Former senator George Allen is back:
Former Sen. George Allen will announce today that he is seeking to reclaim the Senate seat he lost to Democrat Jim Webb in 2006.
Allen, a Republican, will e-mail a video to supporters in a “soft announcement” that will be followed by a more formal rollout at a later date, said a national Republican consultant who is familiar with Allen’s plans. The video is a way to “get out there and start the conversation,” the consultant said.
Larry Sabato, the University of Virginia professor and director of its Center for Politics, shares his take with National Review Online:
This will surprise no one. George Allen has been running for at least a year. He has spent almost all his adult life in politics, and he obviously misses the spotlight. Even more, he hated losing in 2006, not least because it put an end to his presidential ambitions. No doubt Allen wants revenge, and would like to either beat Jim Webb, or drive him into retirement after just one term.
But it’s not at all clear what will happen. First, to Allen’s surprise, not all Republicans have welcomed him back into the fray. Some see him as yesterday’s man. His votes for big spending during his one Senate term have generated Tea Party opposition. Still, he’ll be favored in the GOP primary next year.
Webb, Obama, and the economy are the keys to the general election. Will Webb run again? Everyone has an opinion but no one outside his family knows. As the incumbent, and one who has done quite a lot for a freshman senator, Webb would be the Democrats’ strongest candidate, despite his obvious distaste for glad-handing. If he doesn’t run, then DNC Chair and former Gov. Tim Kaine will be asked to run. If not Kaine, maybe one of the Democrats’ three remaining congressmen or one of three House members defeated in 2010 will step up.

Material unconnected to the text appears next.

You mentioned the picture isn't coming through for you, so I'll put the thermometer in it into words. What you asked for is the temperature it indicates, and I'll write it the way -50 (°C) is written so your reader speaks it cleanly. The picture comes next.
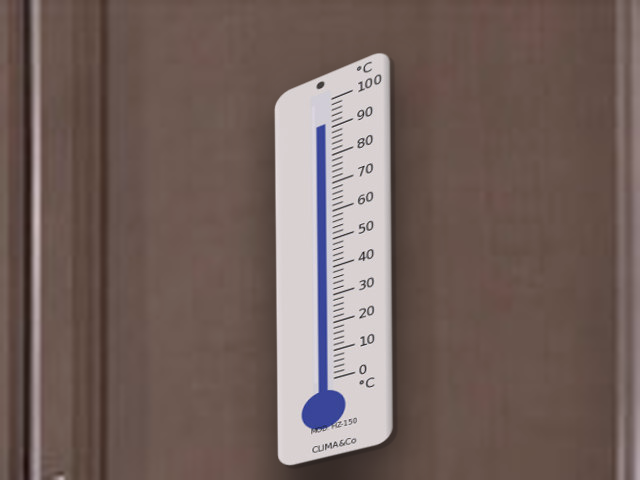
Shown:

If the economy recovers before 2012, then Obama will pour resources into Virginia—which he carried in 2008 with 52.6%, a better showing than in Florida or North Carolina. Obama won’t want to lose all his Southern states, and a big Virginia presidential turnout could produce substantial coattails for the Democratic nominee. After all, it is very hard to imagine many voters choosing a split-ticket of Obama and Allen.
But if Obama and the economy fare poorly in ’12, or if Virginia Democrats can’t get their act together quickly, then Virginia’s recent Republican trend could continue. George Allen might join the circle of politics’ comeback kids, such as Dan Coats and Jerry Brown. Plan on a long, hot, nasty, and expensive campaign.